The arthritis of SLE “waxes and wanes” along with other manifestations of the disease. Pain, swelling and tenderness may occur insidiously, last only a few days, subside, only to return at a later time. The joints most frequently involved include, finger, wrist, elbow, knee and ankle. Several joints may be involved simultaneously. Interestingly, back pain and neck pain do not often occur as it has been shown that the spine is not frequently involved in SLE.

While pain and stiffness are common ailments of the arthritis of SLE, this occurs most frequently in the morning upon wakening; improvement usually occurs as the day wears on. Fatigue, a common constitutional symptom of SLE usually results in a return of the pain and stiffness later in the day. Joint pain frequently occurs on both sides of the body.

Joint remodeling, cartilage erosions and sclerosis of bone, common to other arthritic conditions such as osteoarthritis and rheumatoid arthritis do not occur in SLE. The reason for this is at present unclear, but may be related to the differences in the amount and types of soluble mediators of inflammation (i.e., cytokines and prostaglandins) which result in cartilage and bone destruction in osteoarthritis and rheumatoid arthritis. Evidence for the lack of joint changes can be seen by X-ray even in the swollen and painful joint of SLE patients. Synovial fluid analysis may be a useful surrogate measure to classify the inflammatory process in patients where arthritis is the sole symptom of SLE. To confirm the diagnosis of SLE in these cases, the peripheral blood must be obtained and assays for anti-nuclear antibodies and rheumatoid factor antibodies performed.

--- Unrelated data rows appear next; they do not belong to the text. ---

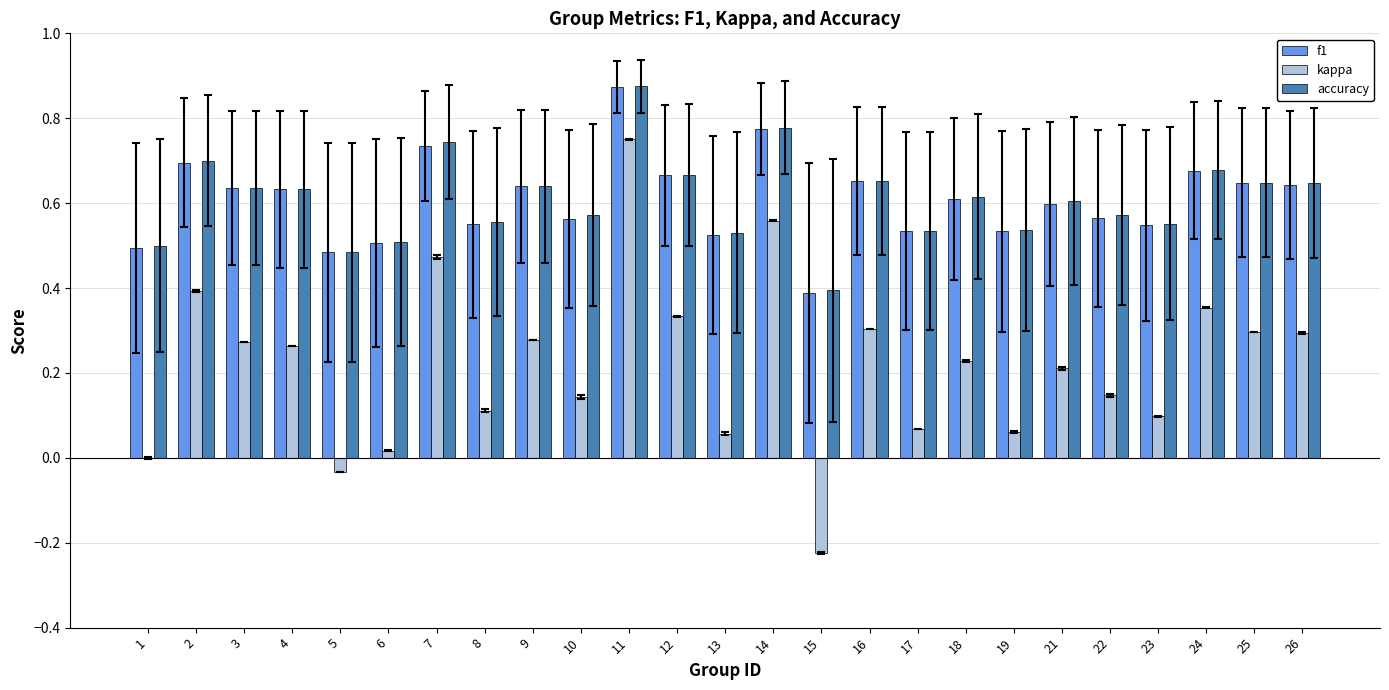

Which series changed the most between 12 and 15?

kappa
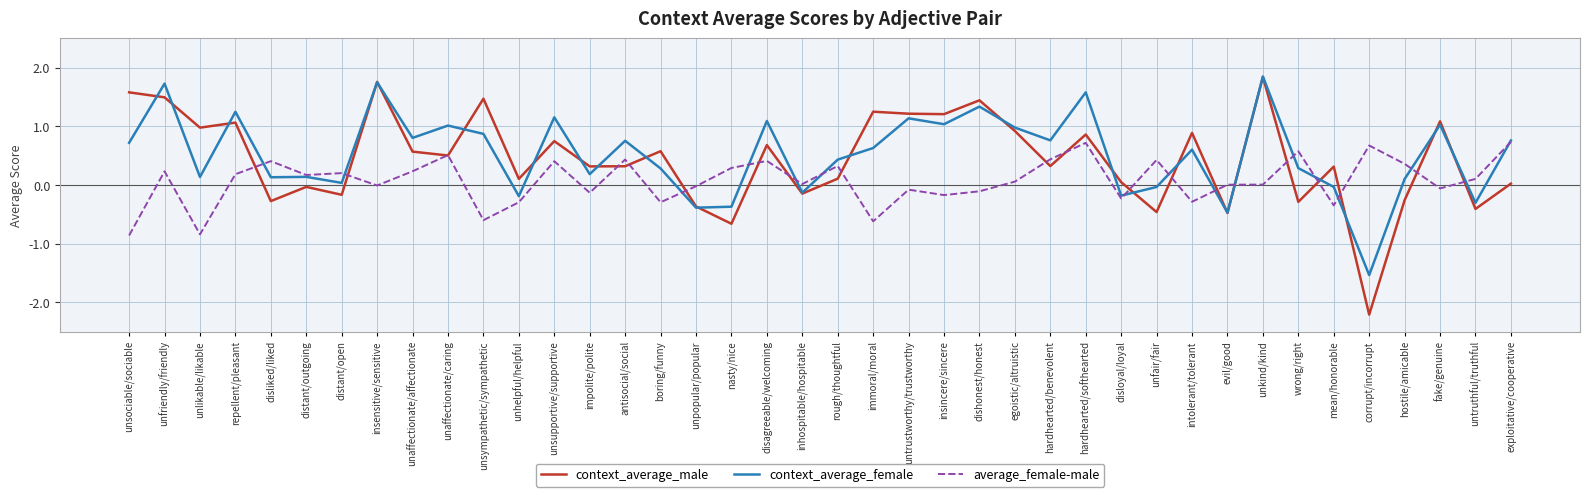

Rank the series at disagreeable/welcoming from highest to lowest value.

context_average_female, context_average_male, average_female-male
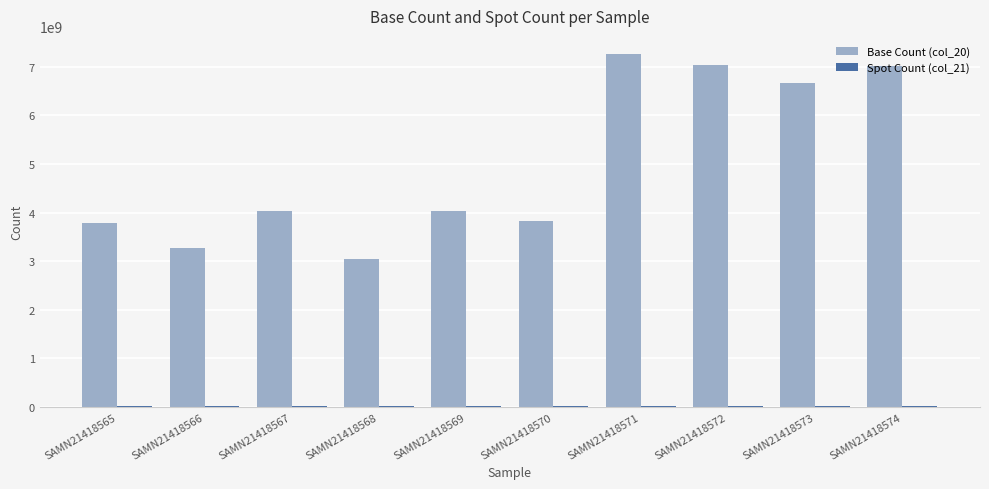

Which series has the largest total across all categories?

Base Count (col_20)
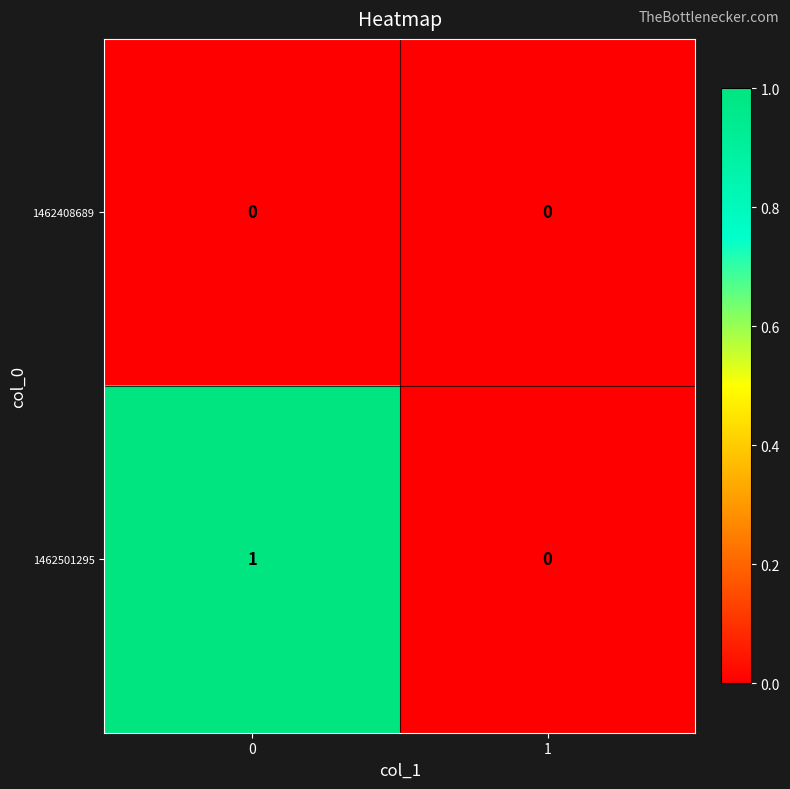

Reading left to right, what are all the values shown in this chart?

1462408689: 0=0	1=0
1462501295: 0=1	1=0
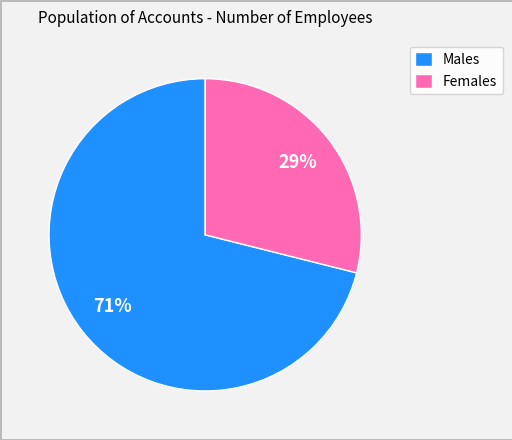

Which slice represents more than half of the pie?

Males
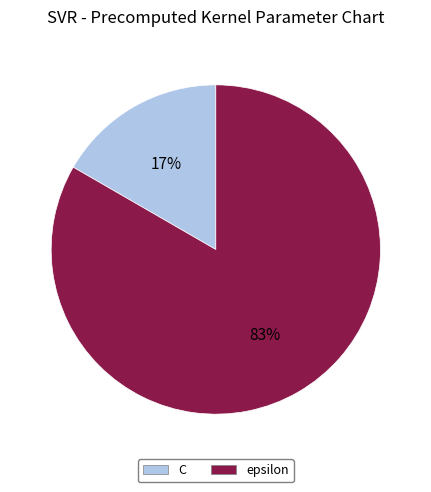

True or false: epsilon accounts for 83% of the total.

True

Treatment of the arthritis of SLE continues to include non-steroidal anti-inflammatory drugs (NSAIDs) and/or corticosteroids. In this sense, the anti-inflammatory properties of NSAIDs are employed to regulate the migration of cells into the joint whose soluble products contribute to the perpetuation of the pain and swelling and reduction in joint motion. The new class of COX-2 inhibitors as well as other remittive agents commonly employed in arthritis therapy may be particularly efficacious in the treatment of the arthritis of SLE. In a summary of potential therapies for the arthritis of SLE published under the auspices of the Lupus Foundation of America authored by Dr. Mary Betty Stevens (The Johns Hopkins University School of Medicine, Baltimore, MD), immunosuppresive and cytotoxic prescription drugs were rarely recommended for the treatment of the arthritis of SLE.

In keeping with the general thinking in the treatment of arthritis, it is highly recommended that after the pain and swelling are treated medically and the tenderness subsides, that a common-sense approach to exercise and fitness be established to bolster cartilage and joint health. The exercise program should focus on maintaining good muscle tone in and around the large joints such as the knee. Exercises designed to maintain the function of small joints, while more problematic, also exist. These exercise programs should be initiated and maintained as long as the patient is able to participate with appropriate consultation of the patient’s physician.